Der Löwenzahn ist zwar schön anzusehen, aber er ist eine Unkrautpflanze, weil er den Nachteil hat, dass er sich schnell vermehrt und zudem noch schwer entfernbar ist. Die Wurzeln und die Blätter sind köstlich und die Blüten haben Ähnlichkeiten mit einer Pusteblume. Dennoch wollen viele Gärtner den Löwenzahn nicht haben. Aber wie kann der Löwenzahn entfernt werden? Eine lange spitze Grabschaufel bietet hier Abhilfe. Um die Ausbreitung des Unkrauts zu vermeiden, ist der erste Schritt an der Reihe: die Blütenköpfe und jede Pusteblume abschneiden. Das Schnittgut gehört in eine Tüte. Die Blüten dürfen nicht auf den Kompost geworfen werden, da ansonsten im nächsten Jahr der Ärger von vorn beginnt. Selbst die Blüten haben Samen und entwickeln auf dem Komposthaufen einige Samenstände.

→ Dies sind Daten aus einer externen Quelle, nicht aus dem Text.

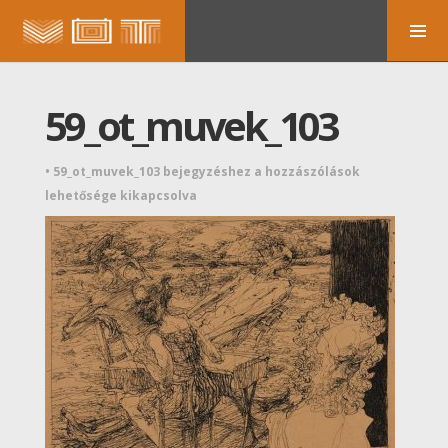
59_ot_muvek_103
•
59_ot_muvek_103 bejegyzéshez
a hozzászólások
lehetősége kikapcsolva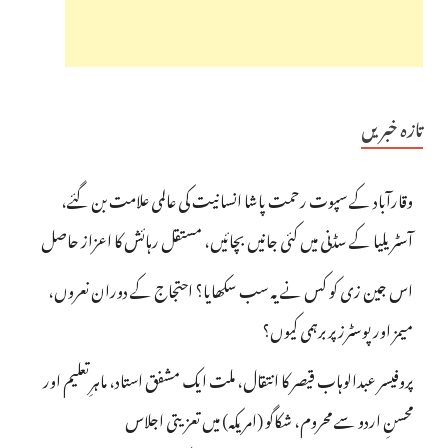
تازہ خبریں
وقارآباد کے سپوت رحمت پاشا انسانیت کی عالمی علامت بن گئے،
آسٹریلیا کے سڈنی میں کئی جانیں بچائیں، مستقل رہائش کا اعزاز حاصل
اس جین زی کو کس نے یہ سب سکھایا؟ احتجاج کے دوران نعروں،
میمز اور پوسٹرز پر برہمی کیوں؟
پروفیسر عبدالوہاب قیصر کا انتقال، ملت ایک مشفق استاد، ماہرِتعلیم اور
محسنِ اردو سے محروم، شکاگو (امریکہ) میں تعزیتی اجلاس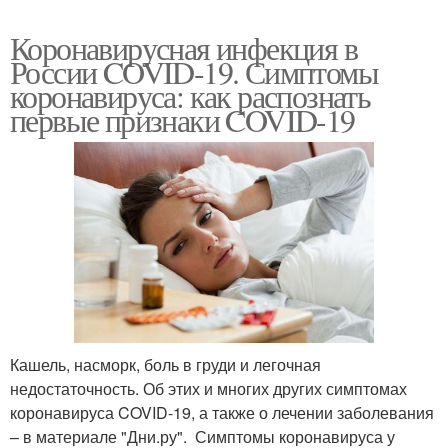
Коронавирусная инфекция в
России COVID-19. Симптомы
коронавируса: как распознать
первые признаки COVID-19
Кашель, насморк, боль в груди и легочная
недостаточность. Об этих и многих других симптомах
коронавируса COVID-19, а также о лечении заболевания
– в материале "Дни.ру". Симптомы коронавируса у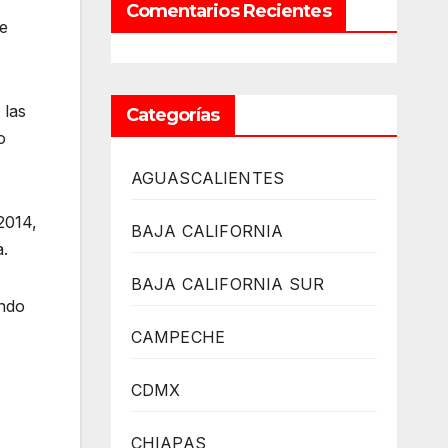
Comentarios Recientes
ue
 las
Categorías
o
AGUASCALIENTES
2014,
BAJA CALIFORNIA
a.
BAJA CALIFORNIA SUR
ando
CAMPECHE
CDMX
CHIAPAS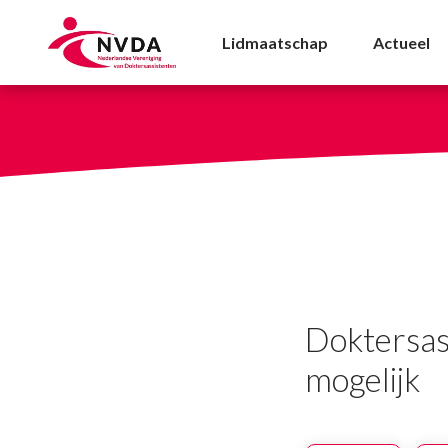
Doktersassistent voor 
Lidmaatschap
Actueel
Doktersas
mogelijk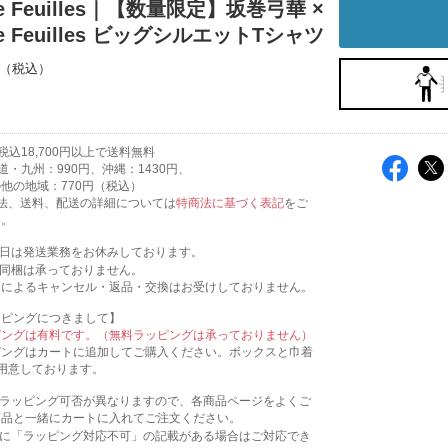
de Feuilles｜【数量限定】坂巻弓華 ×
de Feuilles ビッグシルエットTシャツ
込18,700円以上で送料無料
道・九州：990円、沖縄：1430円、
域：770円（税込）
法、送料、配送の詳細については
特商法に基づく表記
をご
い。
祝日は発送業務をお休みしております。
の同梱は承っておりません。
合によるキャンセル・返品・交換はお受けしておりません。
ッピングにつきまして】
ピングは有料です。（無料ラッピングは承っておりません）
ピングはカートに追加してご購入ください。ボックスと巾着
用意しております。
にラッピング可否が異なりますので、各商品ページをよくご
商品と一緒にカートに入れてご注文ください。
ジに「ラッピング対応不可」の記載がある場合はご対応でき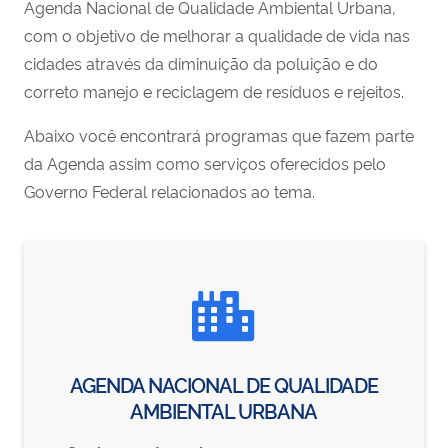
Agenda Nacional de Qualidade Ambiental Urbana,
com o objetivo de melhorar a qualidade de vida nas
cidades através da diminuição da poluição e do
correto manejo e reciclagem de resíduos e rejeitos.
Abaixo você encontrará programas que fazem parte
da Agenda assim como serviços oferecidos pelo
Governo Federal relacionados ao tema.
AGENDA NACIONAL DE QUALIDADE
AMBIENTAL URBANA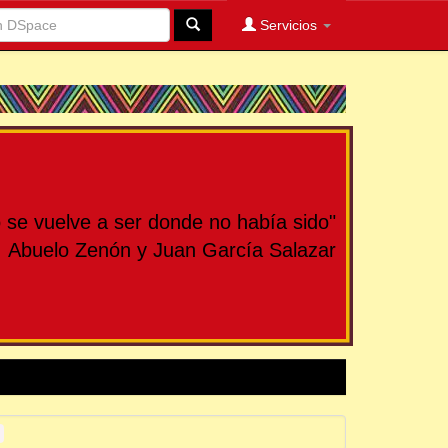
Servicios
se vuelve a ser donde no había sido"
Abuelo Zenón y Juan García Salazar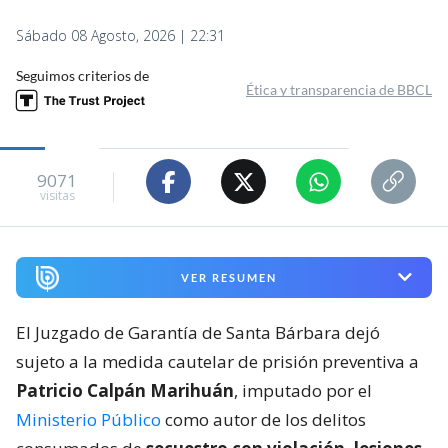
Sábado 08 Agosto, 2026 | 22:31
Seguimos criterios de
Ética y transparencia de BBCL
9071
visitas
VER RESUMEN
El Juzgado de Garantía de Santa Bárbara dejó
sujeto a la medida cautelar de prisión preventiva a
Patricio Calpán Marihuán
, imputado por el
Ministerio Público
como autor de los delitos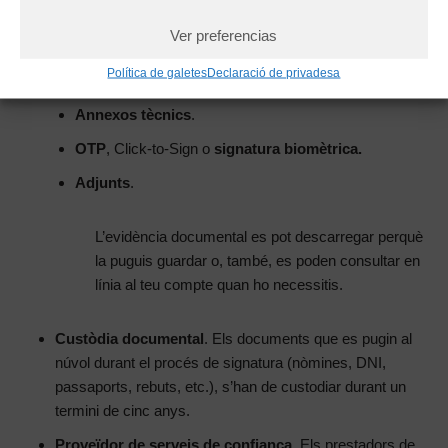
han participat en el procés, dates i hores de cada
Ver preferencias
comunicació.
Política de galetes
Declaració de privadesa
Documents signats
.
Annexos tècnics
.
OTP
, Click-to-Sign o
signatura biomètrica.
Adjunts
.
L’evidència documental es pot descarregar perquè
la puguis guardar o, també, es poden consultar en
línia al teu compte quan ho necessitis.
Custòdia documental
. Els documents que es pugin al
núvol durant el procés de signatura (nòmines, DNI,
passaports, rebuts, etc.), s’han de custodiar durant un
termini de cinc anys.
Proveïdor de serveis de confiança
. Els prestadors de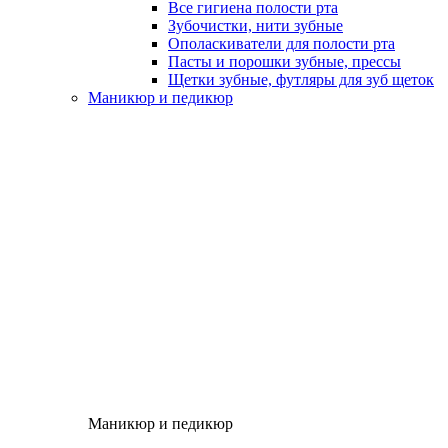
Все гигиена полости рта
Зубочистки, нити зубные
Ополаскиватели для полости рта
Пасты и порошки зубные, прессы
Щетки зубные, футляры для зуб щеток
Маникюр и педикюр
Маникюр и педикюр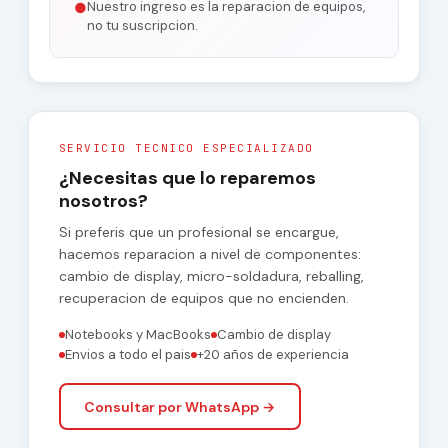
Nuestro ingreso es la reparacion de equipos,
●
no tu suscripcion.
SERVICIO TECNICO ESPECIALIZADO
¿Necesitas que lo reparemos
nosotros?
Si preferis que un profesional se encargue,
hacemos reparacion a nivel de componentes:
cambio de display, micro-soldadura, reballing,
recuperacion de equipos que no encienden.
Notebooks y MacBooks
Cambio de display
Envios a todo el pais
+20 años de experiencia
Consultar por WhatsApp →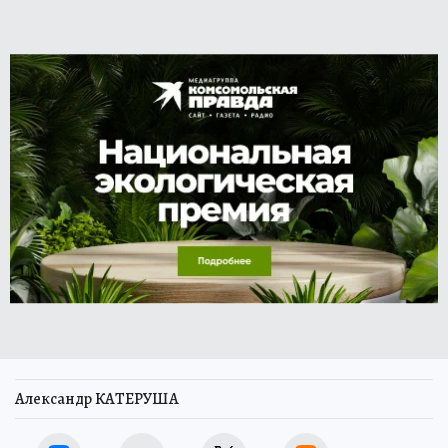
Александр КАТЕРУША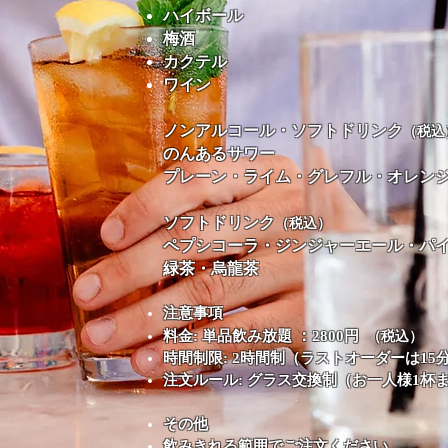
ハイボール
梅酒
カクテル
ワイン
ノンアルコール・ソフトドリンク
（税込
のんあるサワー
プレーン・ライム・グレフル・オレン
ソフトドリンク
（税込）
ペプシコーラ・ジンジャーエール・パ
緑茶・烏龍茶
注意事項
：
料金: 単品飲み放題
2800円
（税込）
時間制限: 2時間制（ラストオーダーは1
注文ルール: グラス交換制（お一人様1杯
その他
飲みきれる範囲でご注文ください。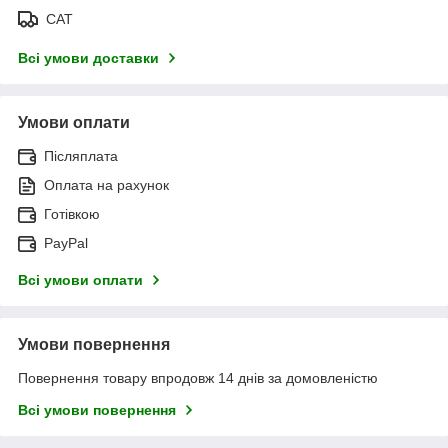
САТ
Всі умови доставки
Умови оплати
Післяплата
Оплата на рахунок
Готівкою
PayPal
Всі умови оплати
Умови повернення
Повернення товару впродовж 14 днів за домовленістю
Всі умови повернення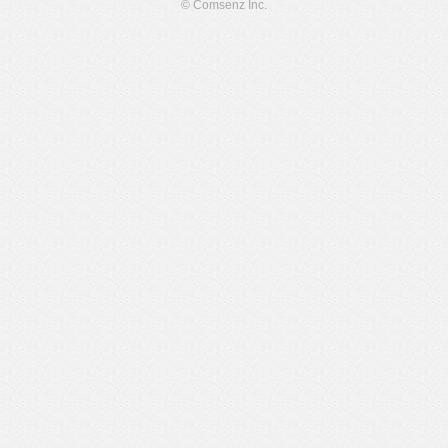
© Comsenz Inc.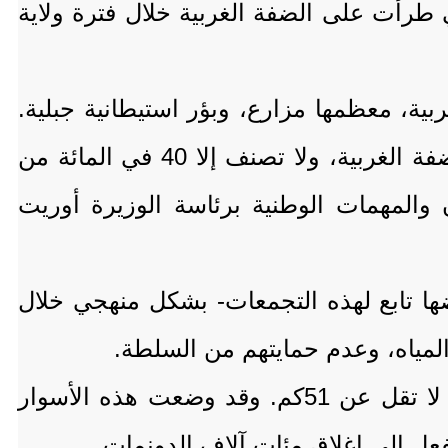
طرأت على الضفة الغربية خلال فترة ولاية
انية جديدة في الضفة الغربية، معظمها مزارع، وبؤر استيطانية جبلية.
وتسيطر هذه المزارع على أكثر من مليون دونم، أي 18 في المائة من إجمالي مساحة الضفة الغربية، ولا تصنف إلا 40 في المائة من
والمهمات الوطنية برئاسة الوزيرة أوريت
ات سكنية، وبعضها تابع لهذه التجمعات- بشكل منهجي خلال
مياه، وعدم حمايتهم من السلطة.
وبهدف منع عودة الفلسطينيين، فقد أقام المستوطنون أسواراً على طول الطرق بمسافة لا تقل عن 51كم. وقد وضعت هذه الأسوار
عل إلى إغلاق مئات آلاف الدونمات.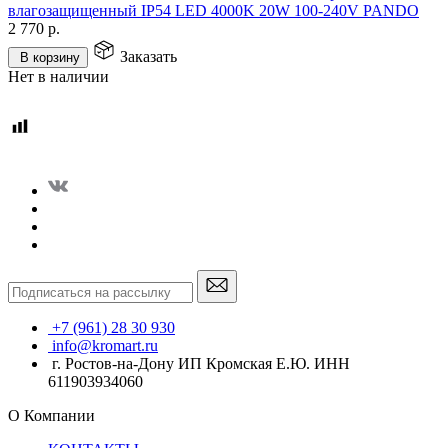
влагозащищенный IP54 LED 4000K 20W 100-240V PANDO
2 770
р.
Заказать
В корзину
Нет в наличии
+7 (961) 28 30 930
info@kromart.ru
г. Ростов-на-Дону ИП Кромская Е.Ю. ИНН
611903934060
О Компании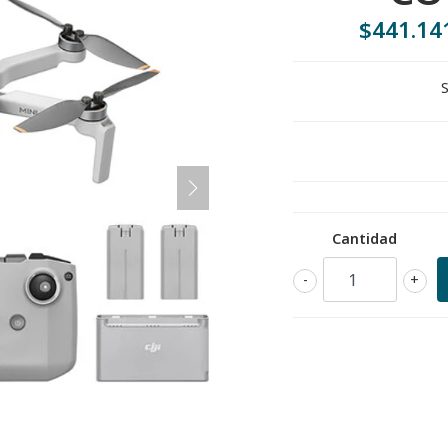
$441.14
S
Cantidad
-
+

Mit der Grabschaufel ist es einfach, alle Blätter und Wurzeln auszugraben. Die Grabschaufel wird im 80-Grad-Winkel senkrecht angesetzt. Die Wurzel hat eine Länge von mindestens 40 cm. Die gesamte Wurzel muss entfernt werden. Das Beste daran: Die Pflanzen von „nebenan“ werden nicht beschädigt. Auf die Blätter und Wurzeln freuen sich die Hasen.

Nach der ersten Beseitigung des Unkrauts kommen neue Trieben zum Vorschein. Es ist wichtig, regelmäßig den Garten abzulaufen, um sofort die nachwachsenden Pflanzen zu entfernen. Warum nicht an dieser Stelle neue Pflanzen besiedeln und den Löwenzahn vergessen. Das hilft, den Löwenzahnüberfluss einzudämmen. Am besten eignen sich große Pflanzen, aber keine ähnlich aussehenden Pflanzen wie zum Beispiel Rucola. So ist ein frühes Jäten effektiv, ohne dass die neuen Pflanzen versehentlich zu beschädigen. Zum Jäten eignen sind vor allem heiße Tage, die den Löwenzahn schnell austrocknen lassen.

Beseitigung mit Salzwasser – sinnvoll?

Unkraut lässt sich auch mit Salzwasser vernichten? Auf jeden Fall. Das Kochsalz muss lang genug in Wasser aufgelöst werden, bis kein Salz mehr zu sehen ist. Mithilfe einer Drucksprühflasche werden die einzelnen Pflanzen besprüht. Wie beim Einsatz chemischer Mittel werden die Halme und Blätter vertrocknen. Hierbei ist zu beachten, dass diese Methode nicht auf versiegelte Fläche wie Terrassen angewandt werden darf.